The technologist typically will come with a deep network and infrastructure background. He or she may have been a CTO in a past life and managed a security team. A focus on operations and projects will rate highly and they have an appreciation of the effort required to complete tasks like patching.
A CISO role requires strong technical depth and understanding of technology architecture fundamentals is a critical skillset. This candidate has some ‘scar tissue’ which is really useful when dealing with managing change and tackling the balancing act between operating and maintaining infrastructure.
When considering a technologist, watch out for the soft skills such as how they work with other staff. A CISO’s key role is to build a culture of cyber security across an organisation and while the technologist will understand the importance of this intent, their needs to be a strong focus on how to communicate this agenda.
The white hat hacker
This potential candidate will most likely be a referral rather than an applicant – a ‘white hat’ hacker who simply wants a new lifestyle.
Their natural instincts and ‘hands on’ skills are the greatest asset that they bring to the table. The hacker has very strong technical skills to anticipate and respond to cyber threats.
They may have weaker planning and business engagement skills, but would be seen as a natural subject matter expert – perhaps even a spokesperson for the company as a symbolic hire with a high profile in the marketplace.
Look out for a clear understanding of how well they manage a team and positively influence a community. In many ways, this should come natural to the hacker.
The final caveat is understanding how to tell the difference between a white and black hat hacker. I’m not sure that there is an easy litmus test.
This candidate will come from a compliance and security background and you can guarantee that he or she will be all about ‘adherence.’ The candidate will be strong on governance and discipline with a focus on scorecards to measure progress.
The policeman or policewoman is an authority figure or enforces standards and is respected for being a tough person to deal with. This cop will ensure that the organisation maintains a strong security posture and be able to easily liaise with law enforcement and other external entities.
While the cop is a handy person to have around, you also require some leadership to be displayed, rather than just compliance. Merely following the letter of the law may not work in certain circumstances.

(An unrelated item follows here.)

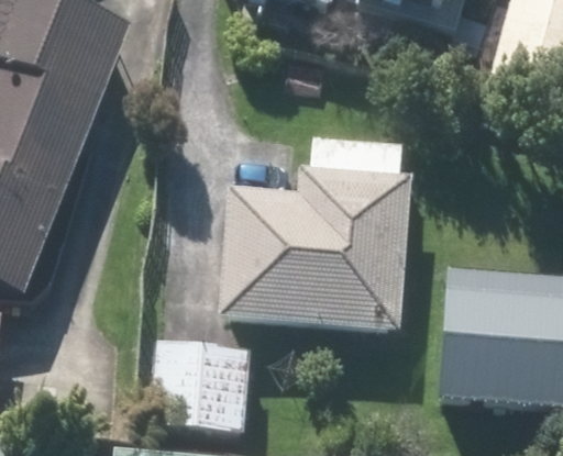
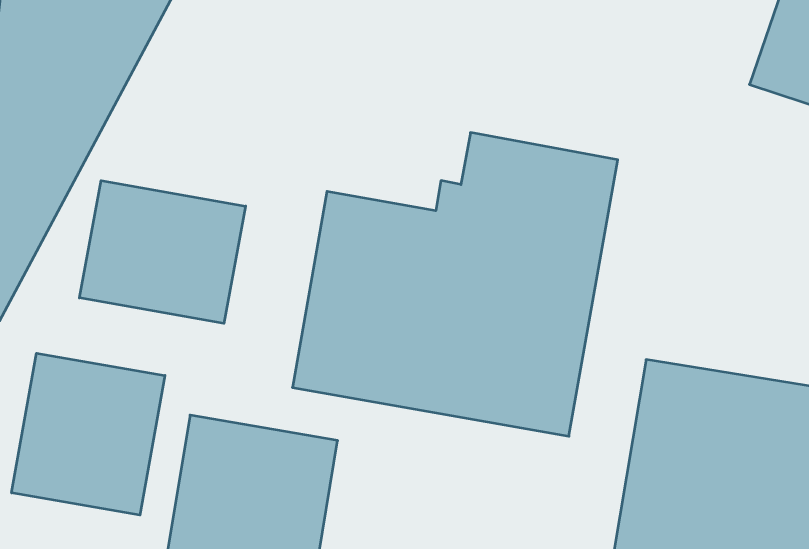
building: none -> [79,181,246,323]
building: none -> [12,353,165,515]

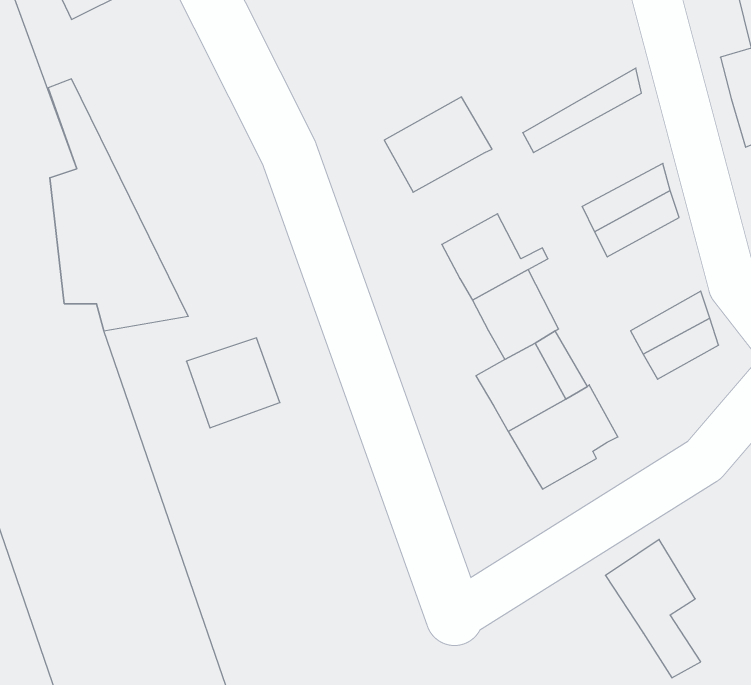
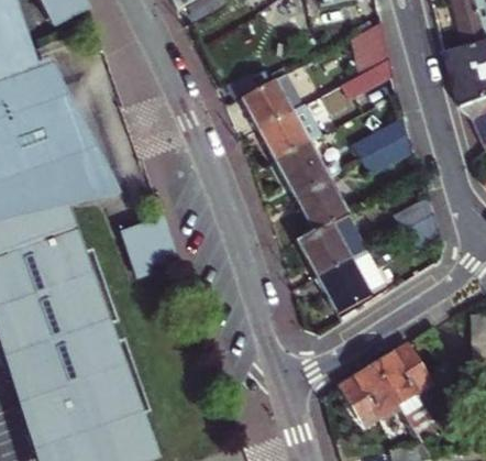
building: none -> [354,19,395,73]
building: none -> [258,107,320,163]
building: none -> [344,365,399,421]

You will need your CISO to manage change and not just maintain the status quo.
Now that you have your short list categorised mentally, it’s time to make some decisions. But remember, don’t dwell on this too long as the CISO candidate most likely has a few options in front of them.
Ideally, your CISO has a combination of the above skills. But ultimately, you need a leader who is passionate about building high performing teams and can ‘evangelise’ cyber security across the enterprise.
It’s a hard combination to find. Good luck.